(Records from a data source)
*** Begin section ***

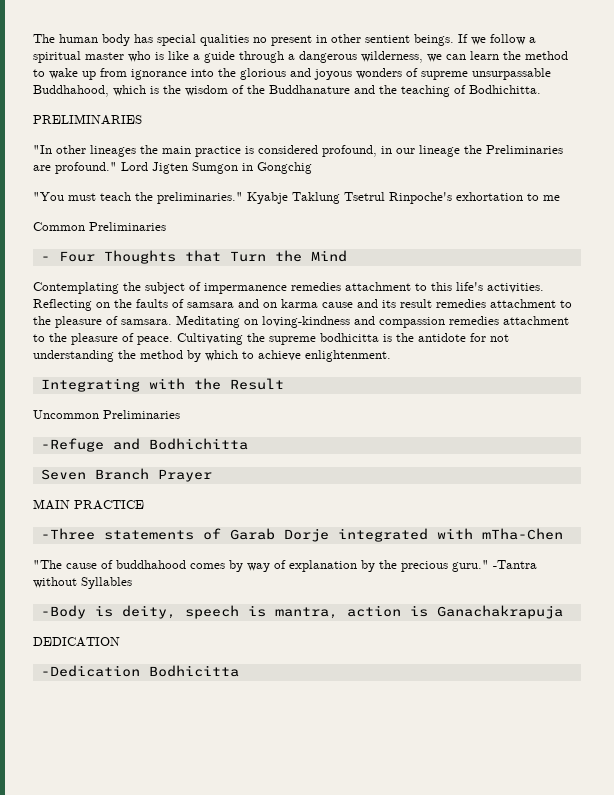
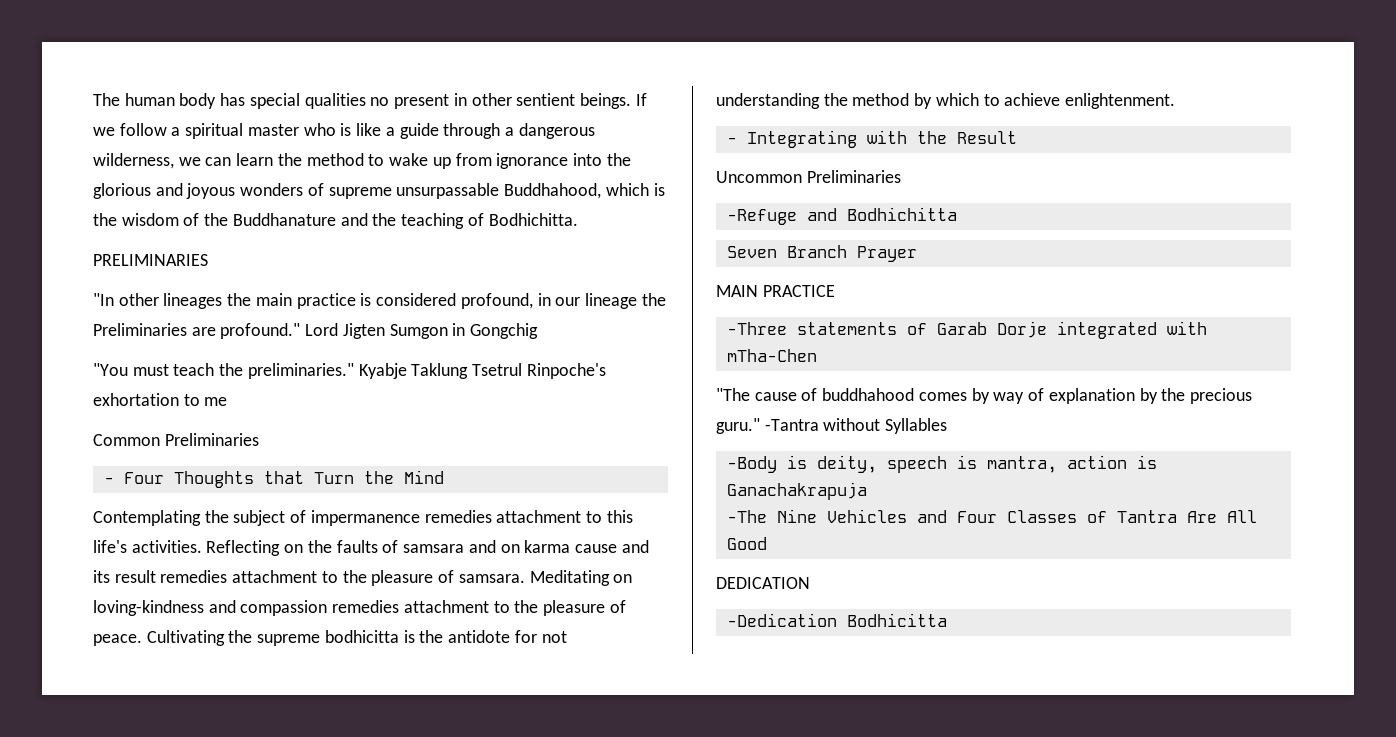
(391, 356) none -> [726,137,737,144] -
(563, 612) none -> [726,509,1257,523] [726,537,767,550] // -The Nine Vehicles and Four Classes of Tantra Are All Good

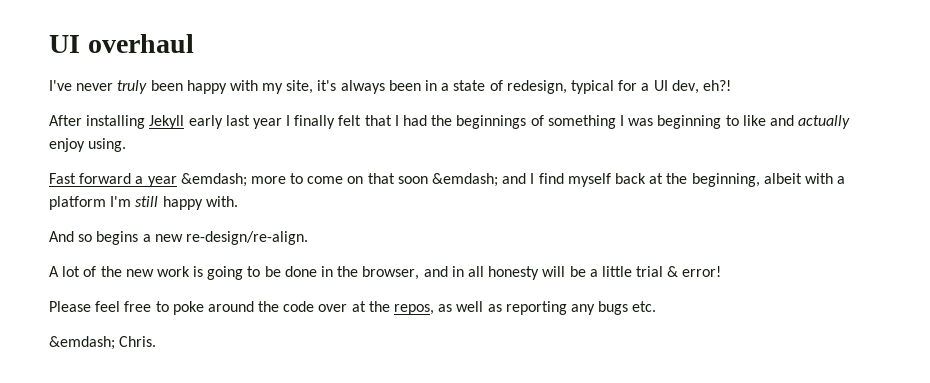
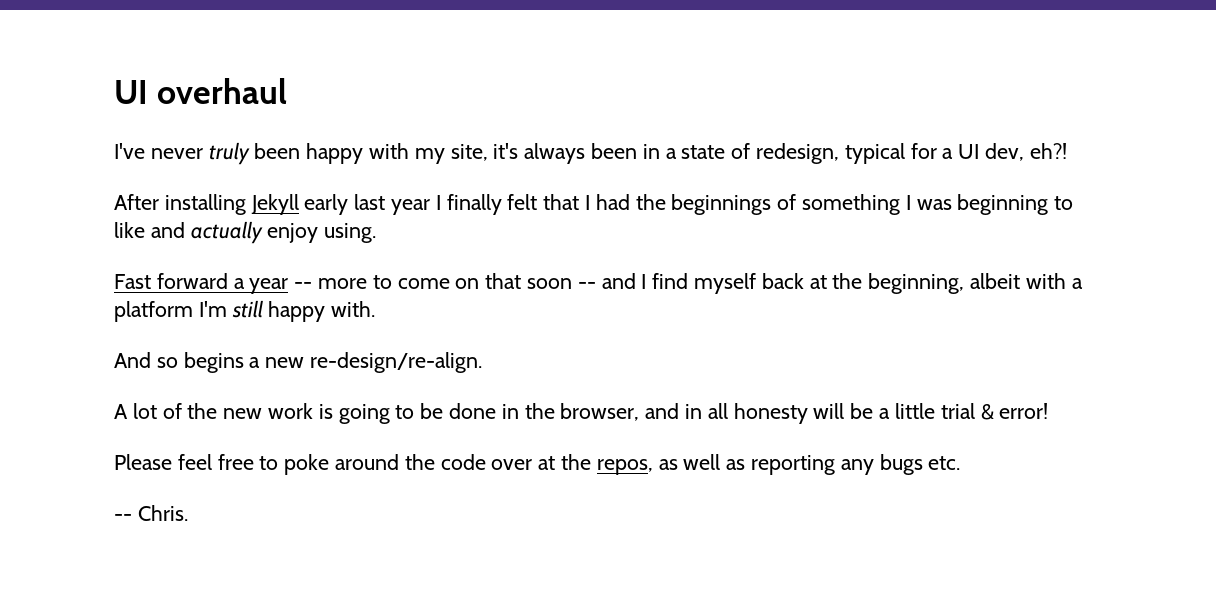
[180,173,247,187] &emdash; -> [294,282,313,289] --
[432,173,499,187] &emdash; -> [577,282,596,289] --
[49,336,115,350] &emdash; -> [114,514,132,521] --

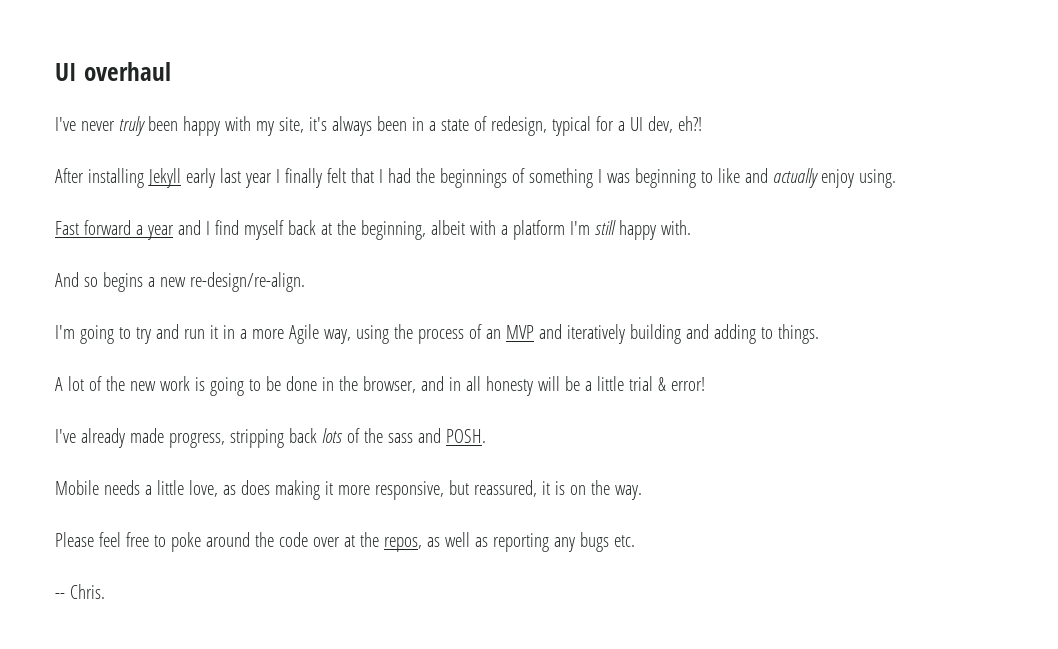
[294,273,596,289] -- more to come on that soon -- -> (174, 232) none
(483, 362) none -> [55,324,819,344] // I'm going to try and run it in a more Agile way, using the process of an MVP and iteratively building and adding to things.
(1049, 411) none -> [55,428,486,448] [55,480,642,500] // I've already made progress, stripping back lots of the sass and POSH. // Mobile needs a little love, as does making it more responsive, but reassured, it is on the way.

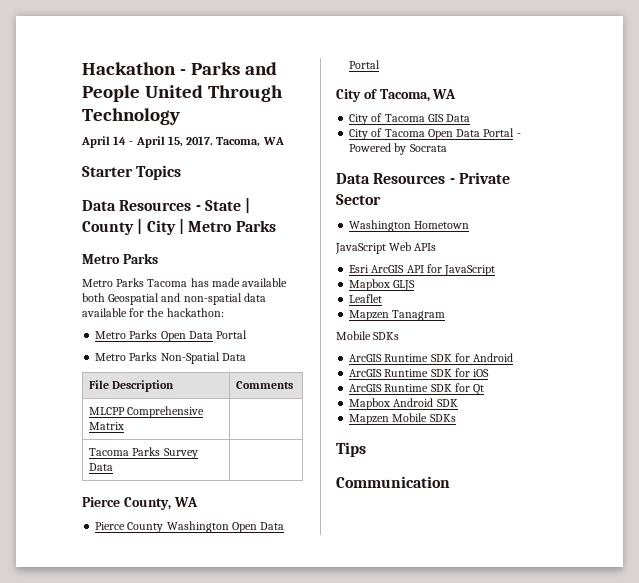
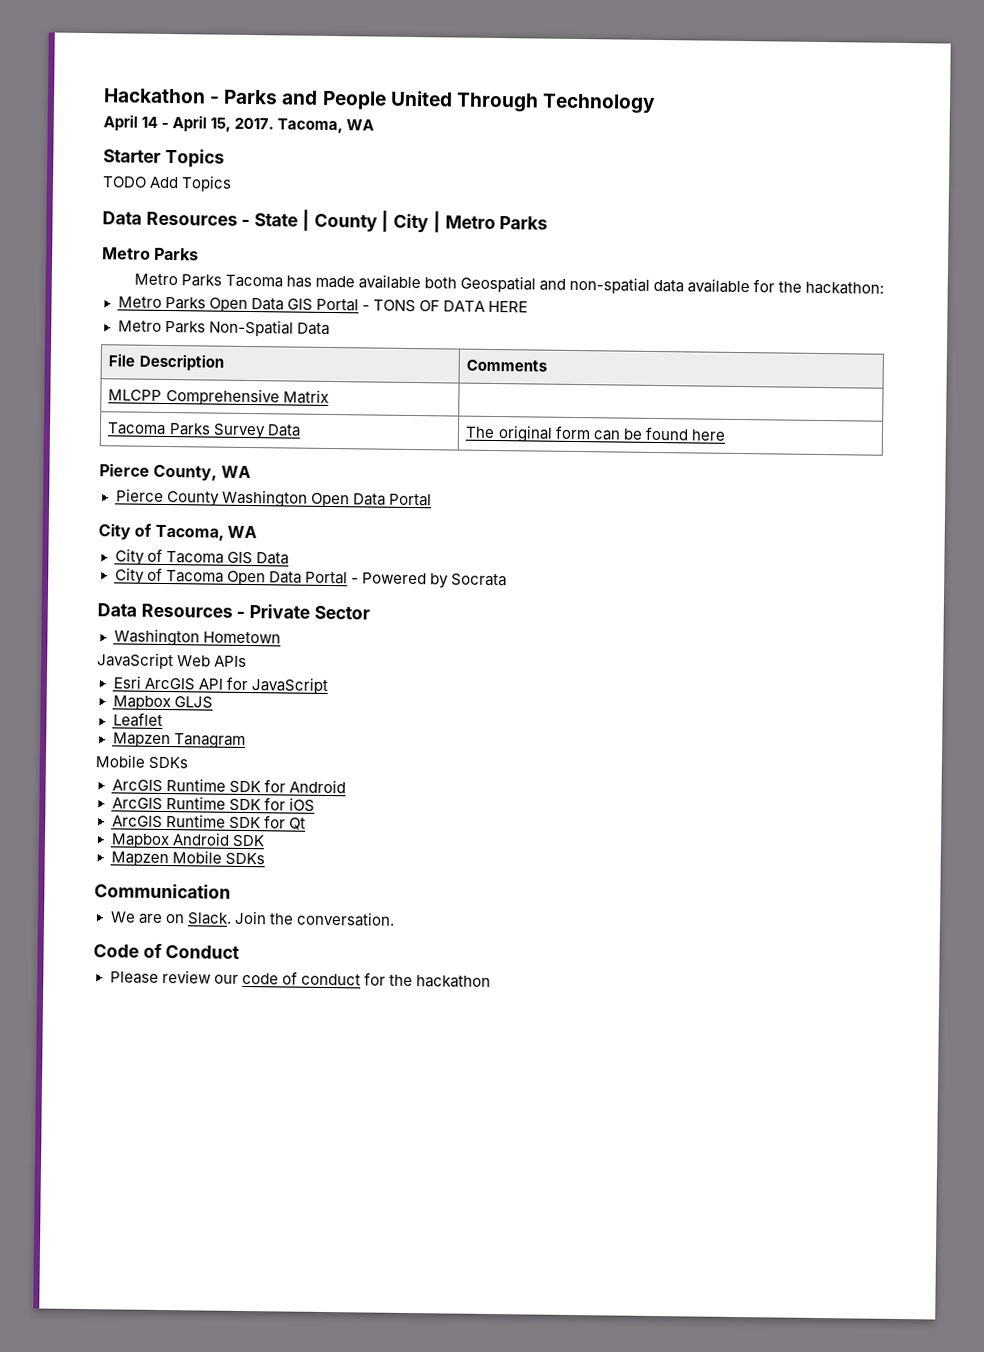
(182, 172) none -> [102,175,233,192] // TODO Add Topics
[216,330,248,339] Portal -> [286,298,528,313] GIS Portal - TONS OF DATA HERE
(114, 467) none -> [465,425,726,443] The original form can be found here
[336,442,366,457] [336,476,450,488] Tips // Communication -> [94,883,231,899] [109,910,395,927] [93,943,241,959] [109,969,491,989] Communication // We are on Slack. Join the conversation. // Code of Conduct // Please review our code of conduct for the hackathon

*** End section ***

§ **What to work on**: Retype exactly, and only, the lines from the one containing "(483, 362) none" through the end of the records above. Pictures stay out of the copy.

§ **Exercise response**:
(483, 362) none -> [55,324,819,344] // I'm going to try and run it in a more Agile way, using the process of an MVP and iteratively building and adding to things.
(1049, 411) none -> [55,428,486,448] [55,480,642,500] // I've already made progress, stripping back lots of the sass and POSH. // Mobile needs a little love, as does making it more responsive, but reassured, it is on the way.

(182, 172) none -> [102,175,233,192] // TODO Add Topics
[216,330,248,339] Portal -> [286,298,528,313] GIS Portal - TONS OF DATA HERE
(114, 467) none -> [465,425,726,443] The original form can be found here
[336,442,366,457] [336,476,450,488] Tips // Communication -> [94,883,231,899] [109,910,395,927] [93,943,241,959] [109,969,491,989] Communication // We are on Slack. Join the conversation. // Code of Conduct // Please review our code of conduct for the hackathon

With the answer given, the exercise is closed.